Хотя нет — вру. У меня появляется чувство невероятной собственной значимости. У меня умер отец. Я — трагическая фигура. Грустный взгляд. Никаких улыбок. Сигареты прикуривать одну от другой. Нужно поскорее всем рассказать, чтоб начали смотреть по-другому, не как на остальных. То-то у Жмена с Китайцем глаза из орбит повылазят, когда узнают, что у меня стряслось! А Юля…
Я думаю о ней, когда прыгаю из затхлой пещеры парадного в прямоугольник яркого света. Но думаю и о другом — о переполняющем меня чувстве великих перемен. Мир действительно сдвинулся. Произошло огромное, грандиозное событие. Нет эмоций — ни плюс, ни минус. Просто ощущение такое — Что-то Важное Случилось.
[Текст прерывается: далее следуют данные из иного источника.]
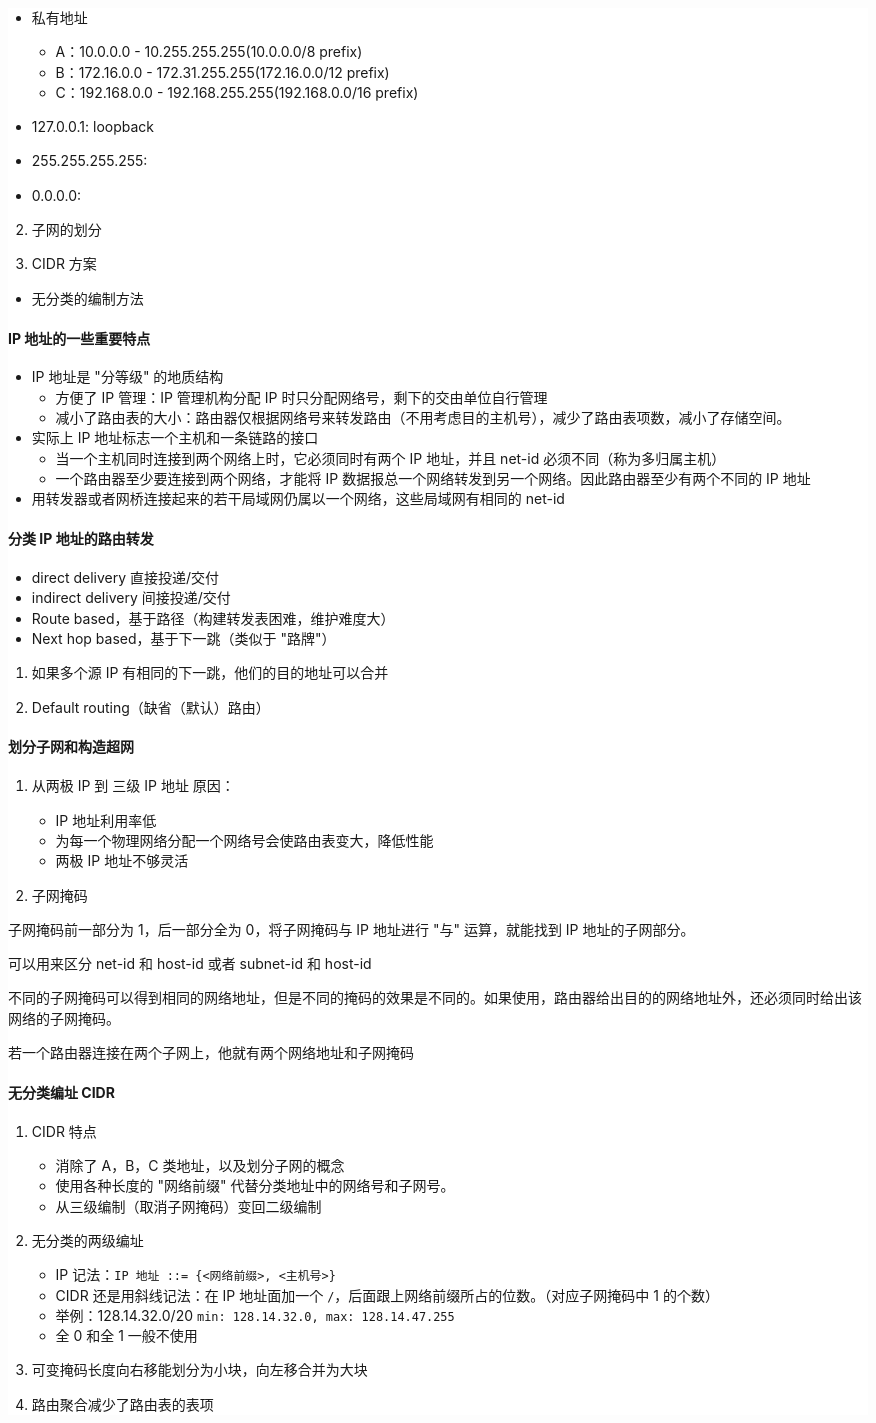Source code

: - 私有地址

   - A：10.0.0.0 - 10.255.255.255(10.0.0.0/8 prefix)
   - B：172.16.0.0 - 172.31.255.255(172.16.0.0/12 prefix)
   - C：192.168.0.0 - 192.168.255.255(192.168.0.0/16 prefix)

- 127.0.0.1: loopback
- 255.255.255.255:
- 0.0.0.0:

2. 子网的划分

3.  CIDR 方案
   - 无分类的编制方法

#### IP 地址的一些重要特点
- IP 地址是 "分等级" 的地质结构
   - 方便了 IP 管理：IP 管理机构分配 IP 时只分配网络号，剩下的交由单位自行管理
   - 减小了路由表的大小：路由器仅根据网络号来转发路由（不用考虑目的主机号），减少了路由表项数，减小了存储空间。
- 实际上 IP 地址标志一个主机和一条链路的接口
   - 当一个主机同时连接到两个网络上时，它必须同时有两个 IP 地址，并且 net-id 必须不同（称为多归属主机）
   - 一个路由器至少要连接到两个网络，才能将 IP 数据报总一个网络转发到另一个网络。因此路由器至少有两个不同的 IP 地址
- 用转发器或者网桥连接起来的若干局域网仍属以一个网络，这些局域网有相同的 net-id

#### 分类 IP 地址的路由转发

- direct delivery 直接投递/交付
- indirect delivery 间接投递/交付
- Route based，基于路径（构建转发表困难，维护难度大）
- Next hop based，基于下一跳（类似于 "路牌"）

1. 如果多个源 IP 有相同的下一跳，他们的目的地址可以合并

2. Default routing（缺省（默认）路由）

#### 划分子网和构造超网

1. 从两极 IP 到 三级 IP 地址
   原因：
      - IP 地址利用率低
      - 为每一个物理网络分配一个网络号会使路由表变大，降低性能
      - 两极 IP 地址不够灵活

2. 子网掩码

子网掩码前一部分为 1，后一部分全为 0，将子网掩码与 IP 地址进行 "与" 运算，就能找到 IP 地址的子网部分。

可以用来区分 net-id 和 host-id 或者 subnet-id 和 host-id

不同的子网掩码可以得到相同的网络地址，但是不同的掩码的效果是不同的。如果使用，路由器给出目的的网络地址外，还必须同时给出该网络的子网掩码。

若一个路由器连接在两个子网上，他就有两个网络地址和子网掩码

#### 无分类编址 CIDR

1. CIDR 特点
   - 消除了 A，B，C 类地址，以及划分子网的概念
   - 使用各种长度的 "网络前缀" 代替分类地址中的网络号和子网号。
   - 从三级编制（取消子网掩码）变回二级编制

2. 无分类的两级编址
   - IP 记法：`IP 地址 ::= {<网络前缀>, <主机号>}`
   - CIDR 还是用斜线记法：在 IP 地址面加一个 `/`，后面跟上网络前缀所占的位数。（对应子网掩码中 1 的个数）
   - 举例：128.14.32.0/20 `min: 128.14.32.0, max: 128.14.47.255`
   - 全 0 和全 1 一般不使用

3. 可变掩码长度向右移能划分为小块，向左移合并为大块
4. 路由聚合减少了路由表的表项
Выскакиваю на улицу, ожидая увидеть зеленое небо, красную траву, ярко-розовых двухголовых котов на заборе автопарка и серо-буро-малиновых крылатых осьминогов, играющих в футбол на площадке. Ведь произошло Событие. Все Переменилось. Все Не Так, Как Раньше.
Конечно же, все как раньше. Разве только местный пьянчуга, горбун по кличке Верблюд, сейчас не валяется под старым орехом возле мусорки, где прилег на картонке вчера вечером. Котов на заборе не видать. А по футбольному полю, вздымая тучи пыли и шурша гравием, таки гоняют мяч, но не крылатые осьминоги, а хохочущие малолетки.
Все. Как. Было.
Только отца
Чужого
вынесли в одеяле, и его руки-рыбы безвольно трепыхались, как у марионетки на сцене кукольного театра. Будто в них не было костей.
Я лишь на миг забываю о том, что меня по-настоящему беспокоит и волнует. Нет, не отец. Пока еще нет.
Юля.
Юля — это все. Это даже больше, чем все. «Все» не стоит и Юлиной тени. Даже странно сейчас вспоминать о какой-нибудь Наде Арсеньевой, когда есть Юля. Это как сравнить «конверсы» и китайские кеды с Демеевского рынка.
Арсеньева — китайские кеды.
На самом деле мы были знакомы с детства. Юля жила в соседнем доме. Девятиэтажки стояли совсем близко, торец к торцу, и наши окна смотрелись друг в друга — так, что мы даже могли перекрикиваться, перегнувшись через подоконник, если ветер был не слишком сильным. Зимой мы рисовали смешные рожицы или выводили буквы на инее, покрывавшем стекла, — до сих пор помню, как немел от холода палец.
Потом они переехали на пару остановок ближе к центру, и в следующий раз мы встретились уже в школе, в конце четверти, когда Юля перешла к нам из сто шестнадцатой, где у нее был какой-то жесткий конфликт то ли с завучем, то ли с директрисой… Нас посадили рядом, и я даже не сразу ее узнал. Но еще до того как узнал, я просто остолбенел и сидел с дебильно приоткрытым ртом, разве что слюну не пуская.
Юля стала красоткой. Высокой, смуглой и цыганистой. Я вспомнил, что ее отец цыган — из тех, которые не занимаются всякой кочевой фигней, а живут и работают, как нормальные люди. Она как-то сказала, что из-за этого соплеменники его цыганом не считают. Думаю, его это не слишком расстраивает.